▶ [Cosa farai]
1. Nel testo su Mourinho, quale attore interpreterebbe José nel film immaginato da Lord Richard Attenborough?
2. Trascrivi fedelmente dal testo su Mourinho il passo che va da "2. Scusate se" fino a "al quadrato lì." compreso.

▶ [Testo di riferimento]
----
L'amourinho nostro/2
Josè Mourinho
Una poltroncina blu giusto in linea con la panchina. Lord Richard Attenborough si siede a Stamford Bridge ogni quindici giorni. “Mourinho? Se immaginassi un film sul mio Chelsea, lo penserei così: Didier Drogba interpretato da Harrison Ford, Peter Cech da John Wayne, Peter Kenyon da Spencer Tracy, José da Marlon Brando. Il massimo”.
2. Scusate se sono arrogante
Una poltroncina blu giusto in linea con la panchina. Lord Richard Attenborough si siede a Stamford Bridge ogni quindici giorni. “Mourinho? Se immaginassi un film sul mio Chelsea, lo penserei così: Didier Drogba interpretato da Harrison Ford, Peter Cech da John Wayne, Peter Kenyon da Spencer Tracy, José da Marlon Brando. Il massimo”. C'è una squadra prima di Mourinho e una dopo, c'è una Londra pre José e una post José. C'è stata diffidenza, amore, passione, orgoglio, rottura, distacco, nostalgia. Lord Attenborough guarda il suo stadio, la sua squadra e la sua città, vede quello che c'era e che non c'è. E' come se sia finito lo spettacolo perché l'Inghilterra s'è nutrita di Mou e ora ne sente la mancanza. Perché lui è diventato se stesso al quadrato lì.
----
▶ [Dati forniti]
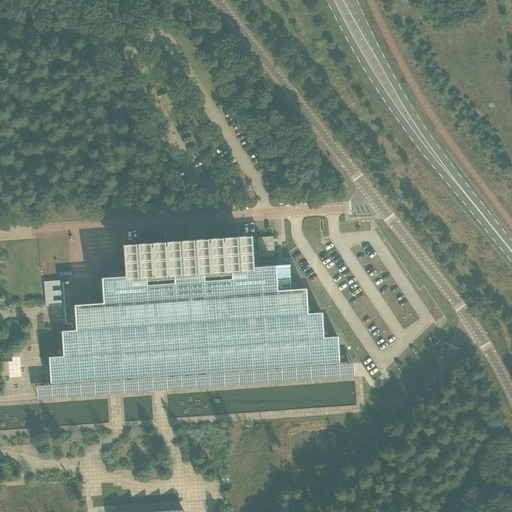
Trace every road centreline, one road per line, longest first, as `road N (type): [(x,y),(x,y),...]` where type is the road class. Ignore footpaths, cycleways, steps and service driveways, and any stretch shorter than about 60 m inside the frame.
road 1 (unclassified): [(216,0),(471,323),(511,396)]
road 2 (secondary): [(330,0),(416,142),(511,258)]
road 3 (secondary): [(511,246),(425,135),(349,0)]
----
▶ [Le risposte]
1. Marlon Brando.

2.
2. Scusate se sono arrogante
Una poltroncina blu giusto in linea con la panchina. Lord Richard Attenborough si siede a Stamford Bridge ogni quindici giorni. “Mourinho? Se immaginassi un film sul mio Chelsea, lo penserei così: Didier Drogba interpretato da Harrison Ford, Peter Cech da John Wayne, Peter Kenyon da Spencer Tracy, José da Marlon Brando. Il massimo”. C'è una squadra prima di Mourinho e una dopo, c'è una Londra pre José e una post José. C'è stata diffidenza, amore, passione, orgoglio, rottura, distacco, nostalgia. Lord Attenborough guarda il suo stadio, la sua squadra e la sua città, vede quello che c'era e che non c'è. E' come se sia finito lo spettacolo perché l'Inghilterra s'è nutrita di Mou e ora ne sente la mancanza. Perché lui è diventato se stesso al quadrato lì.